* Goal of the exercise:
Format the items from the one containing "order: Rosales" through the one containing "locality: Hung Mo" as a two-column CSV with the headers field and value, one row per item. Put each item's text under field and its answer under value, each in a single quoted field with any line breaks changed to spaces.

* Records for this exercise:
/---

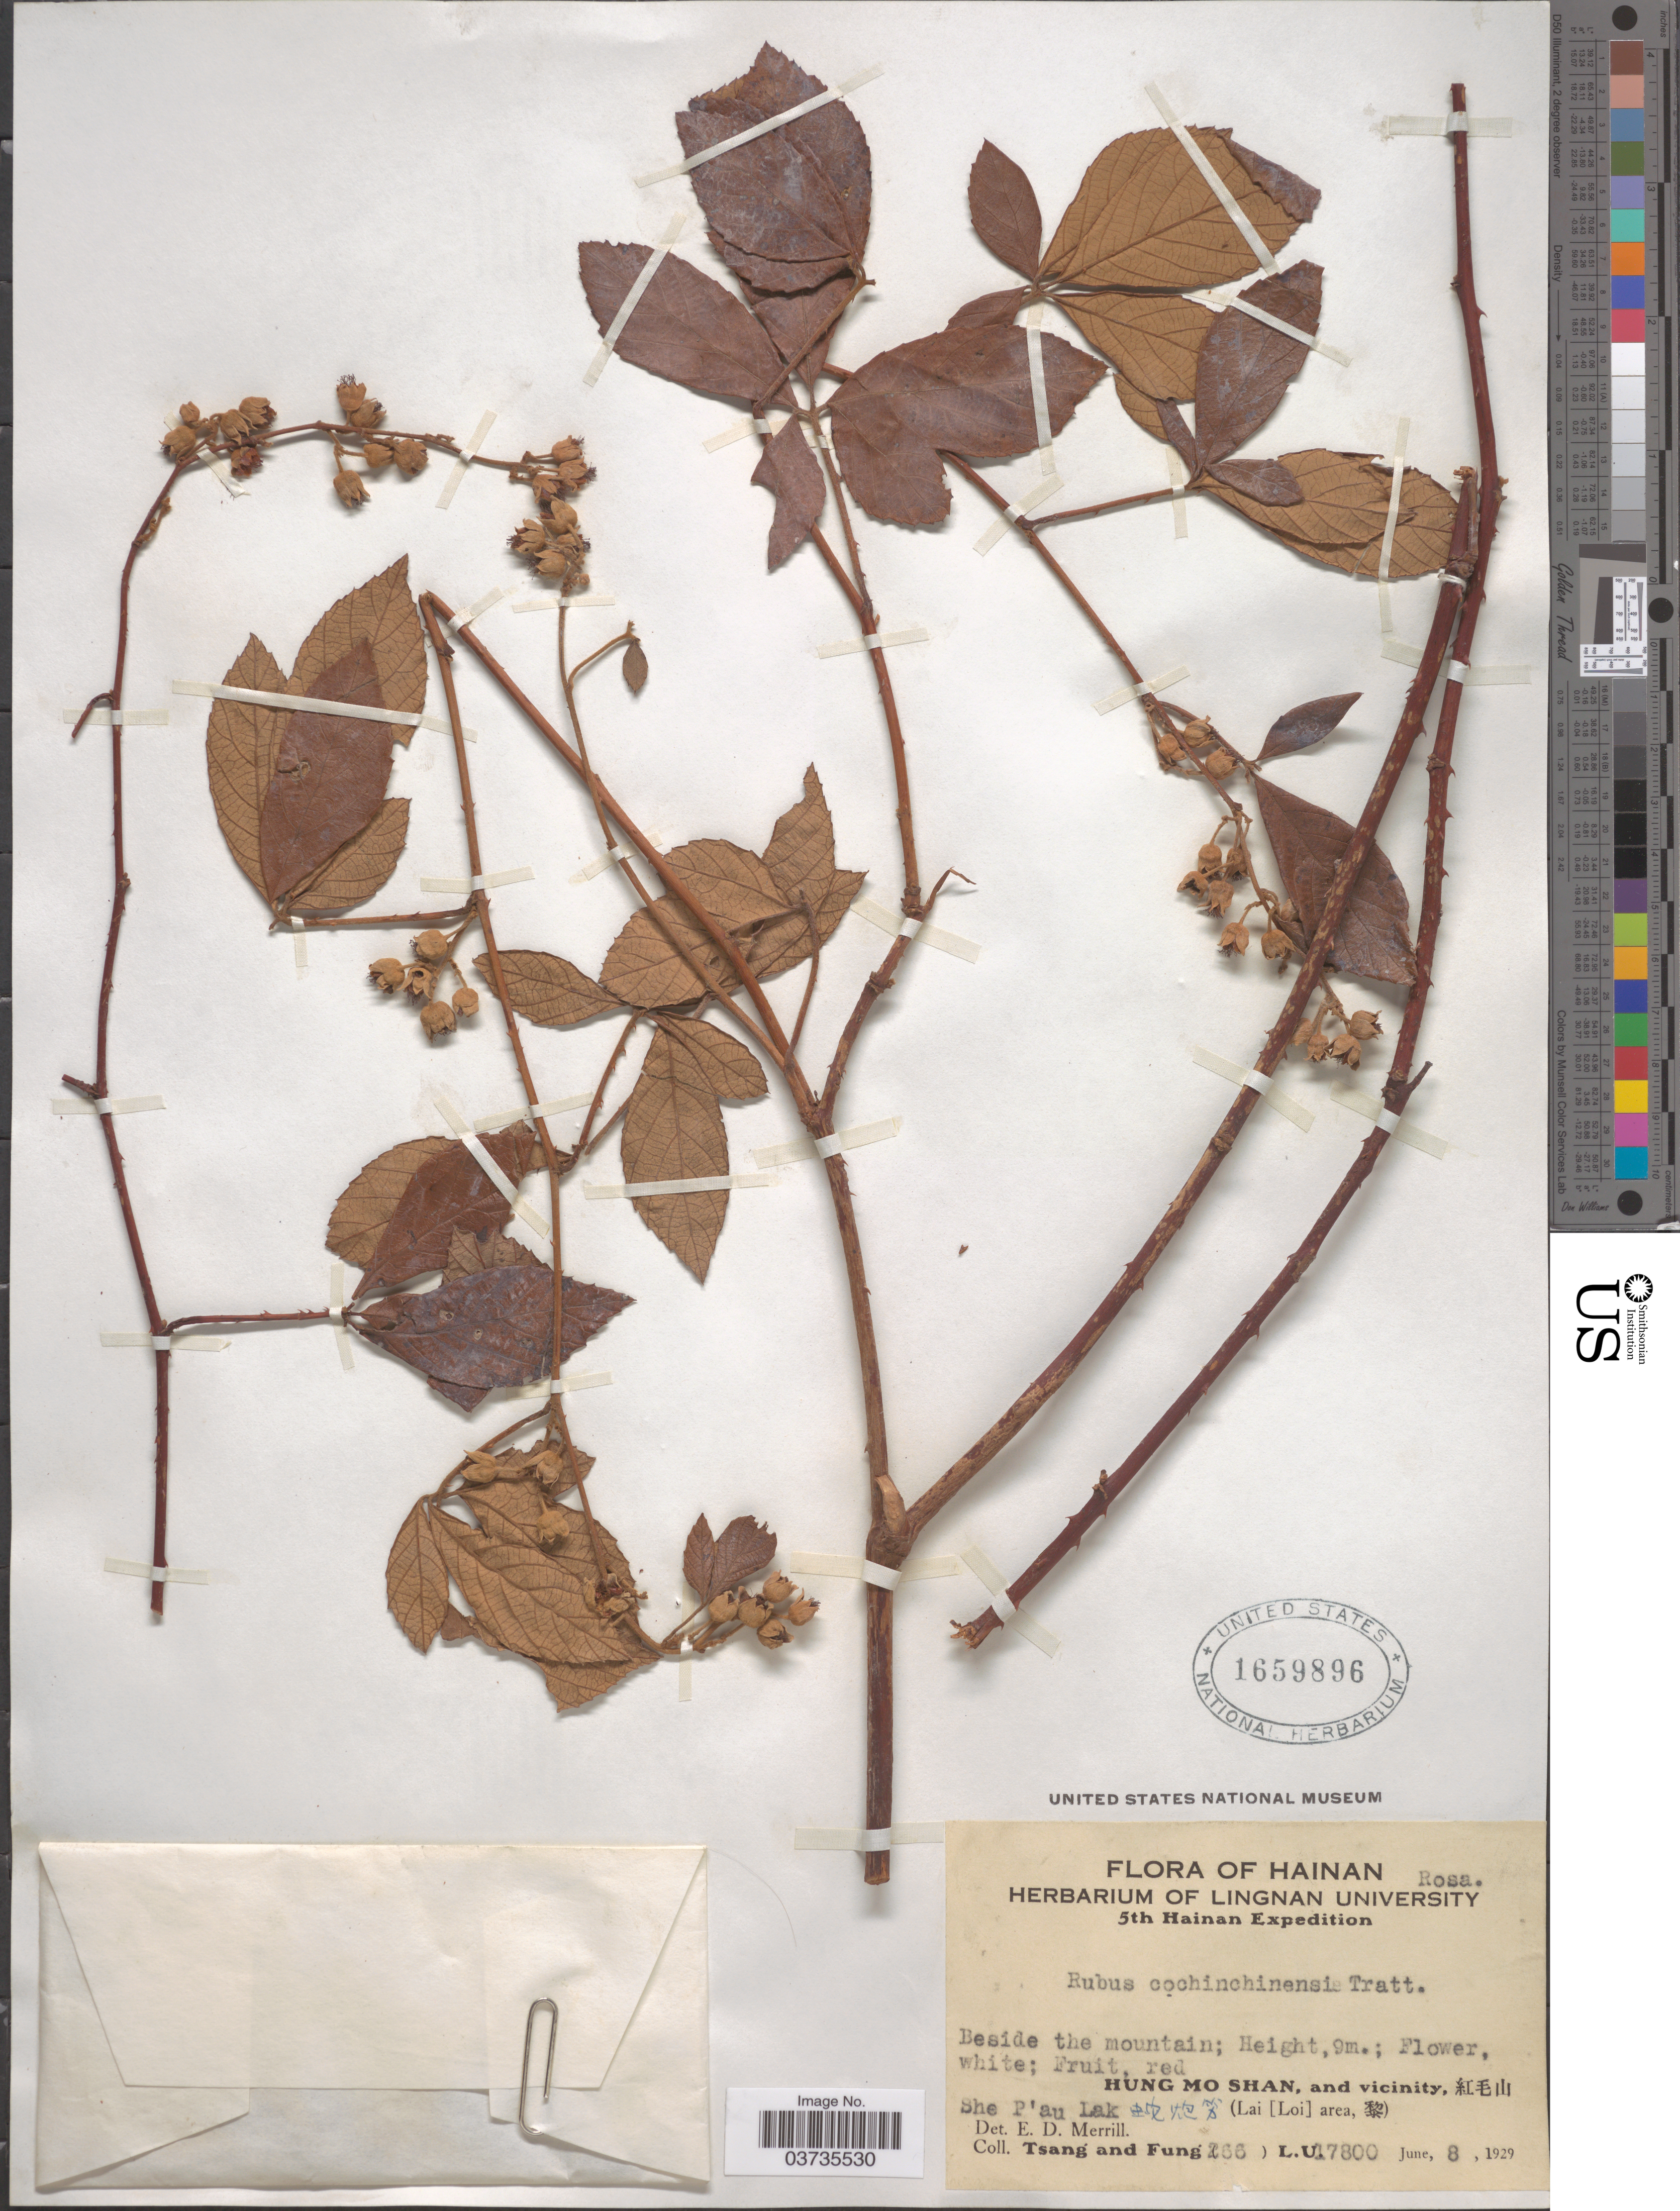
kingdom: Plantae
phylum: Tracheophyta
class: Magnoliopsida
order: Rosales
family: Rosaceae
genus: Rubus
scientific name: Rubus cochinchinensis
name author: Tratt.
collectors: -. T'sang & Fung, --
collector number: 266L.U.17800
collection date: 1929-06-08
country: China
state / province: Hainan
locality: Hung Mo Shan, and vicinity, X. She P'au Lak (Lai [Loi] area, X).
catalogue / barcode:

\---
/---

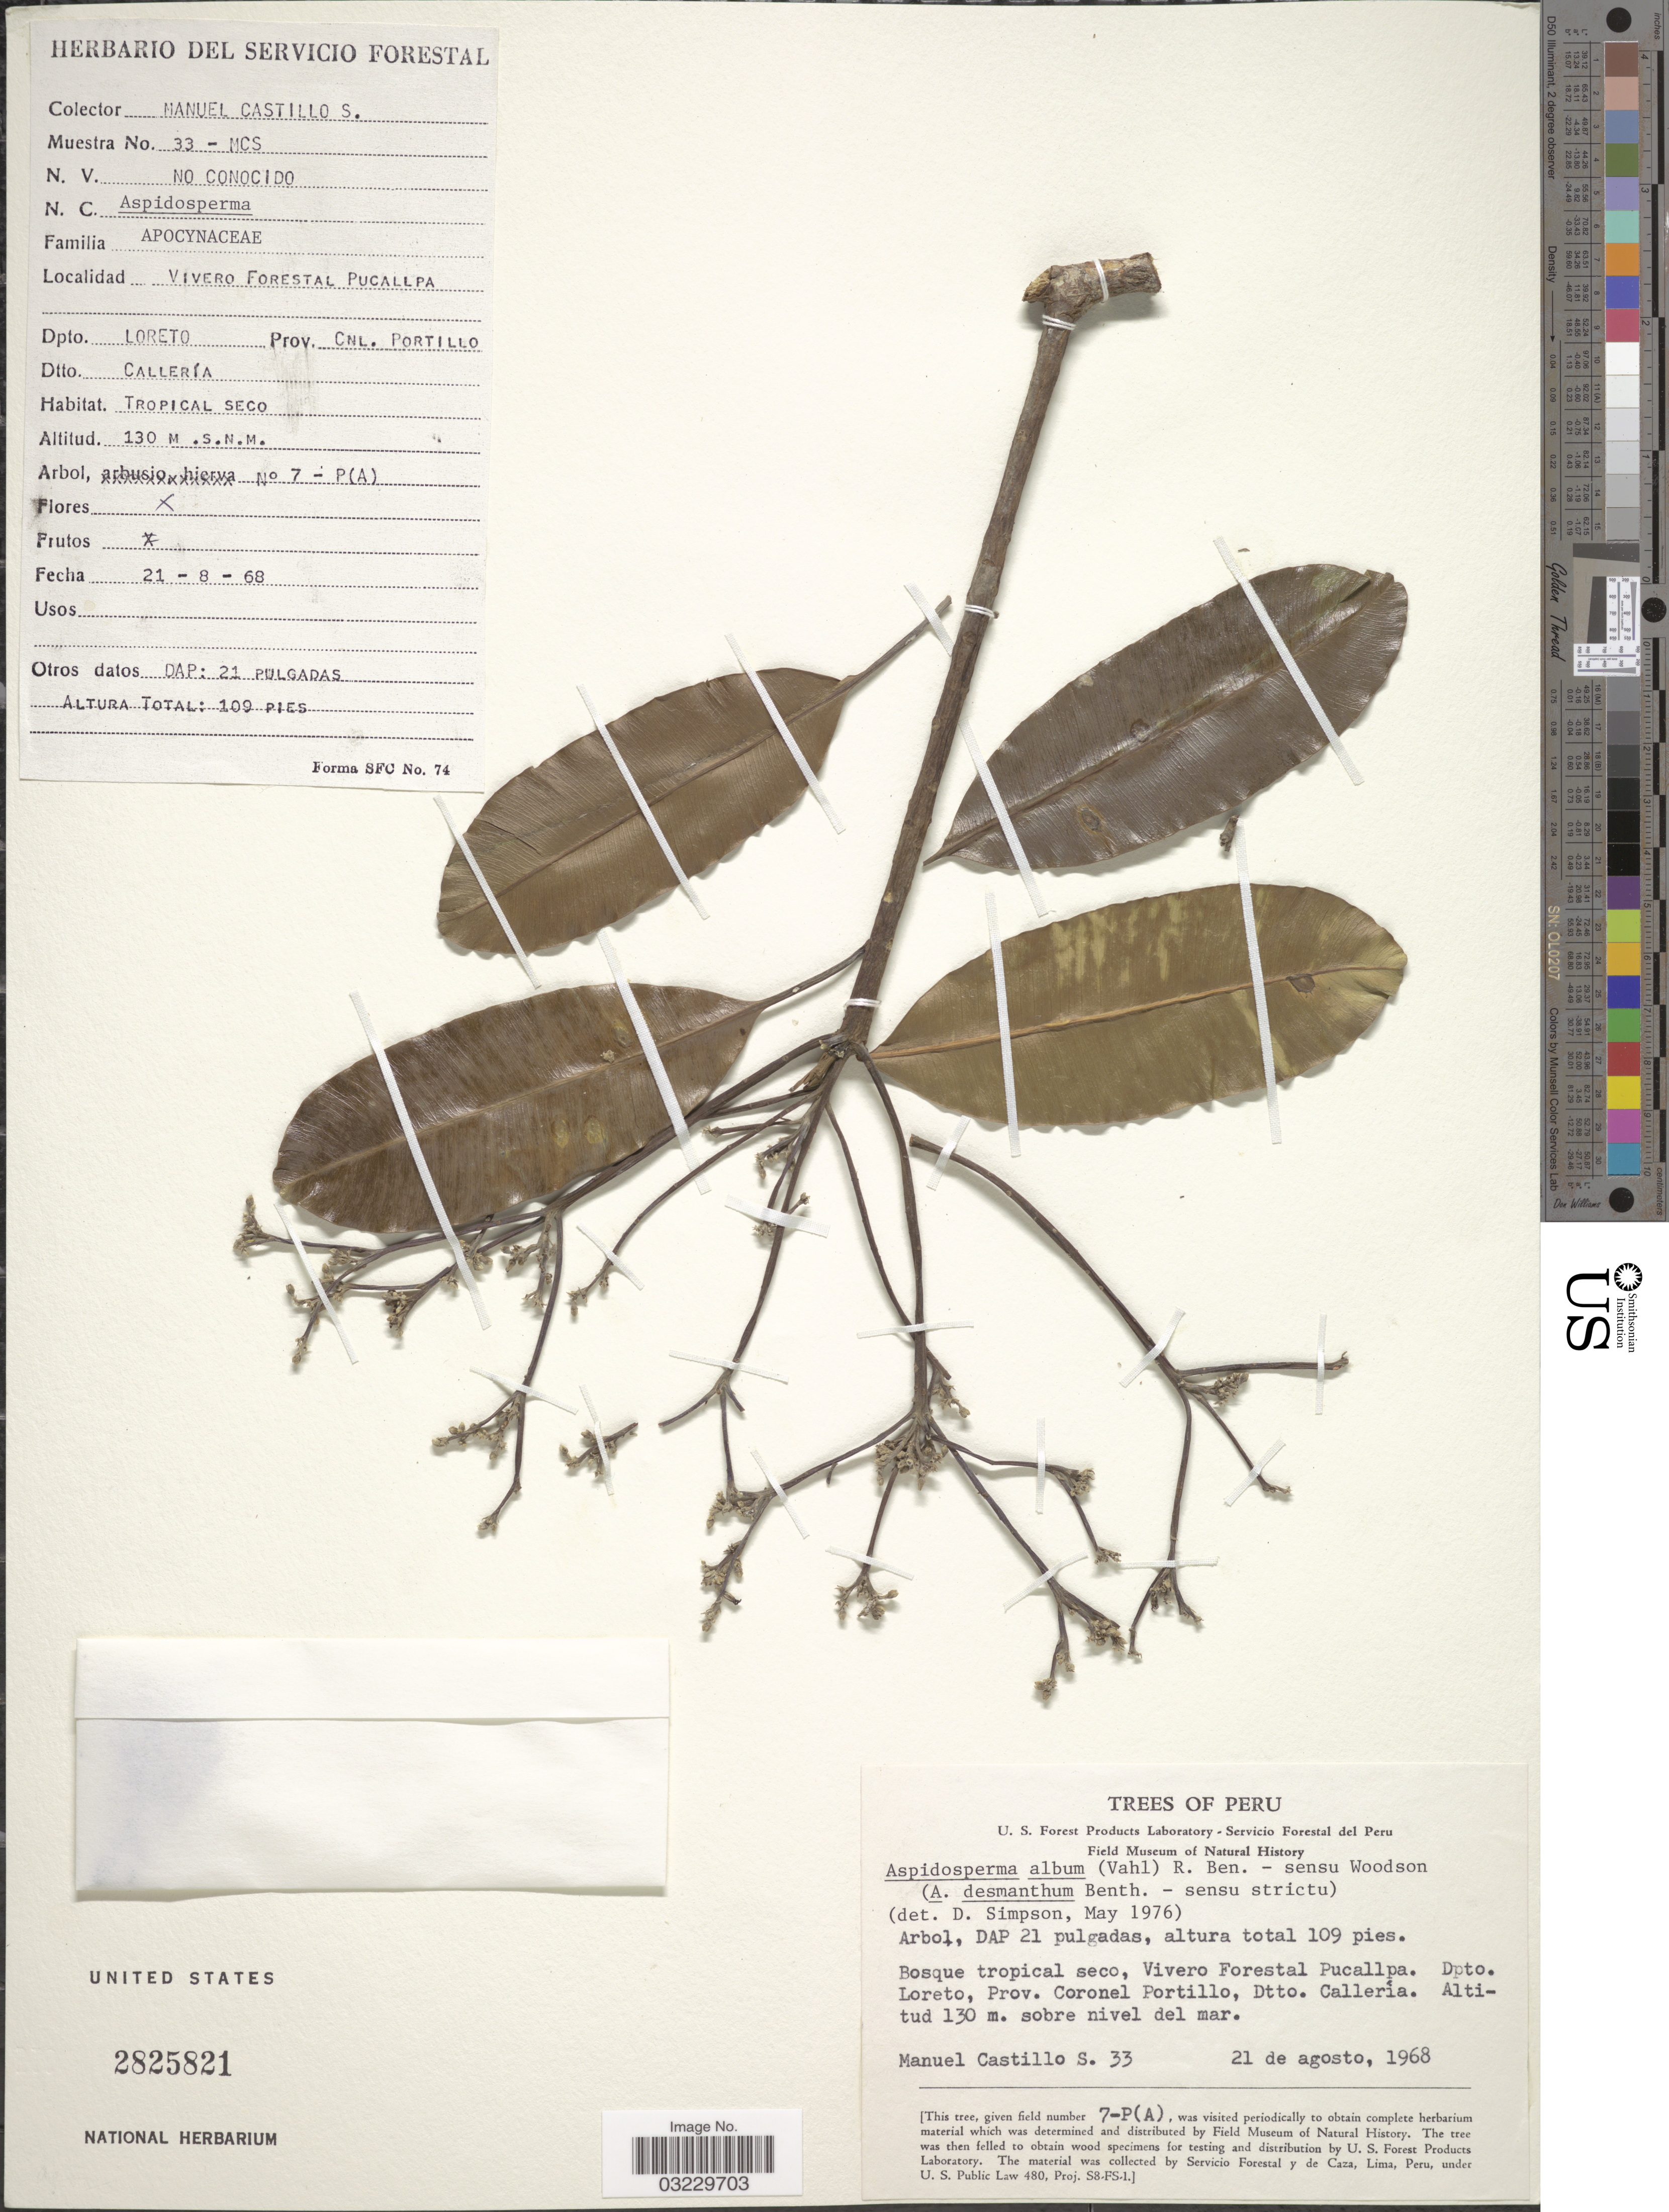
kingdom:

\---

* Output:
field,value
"order:","Rosales"
"family:","Rosaceae"
"genus:","Rubus"
"scientific name:","Rubus cochinchinensis"
"name author:","Tratt."
"collectors:","-. T'sang & Fung, --"
"collector number:","266L.U.17800"
"collection date:","1929-06-08"
"country:","China"
"state / province:","Hainan"
"locality:","Hung Mo Shan, and vicinity, X. She P'au Lak (Lai [Loi] area, X)."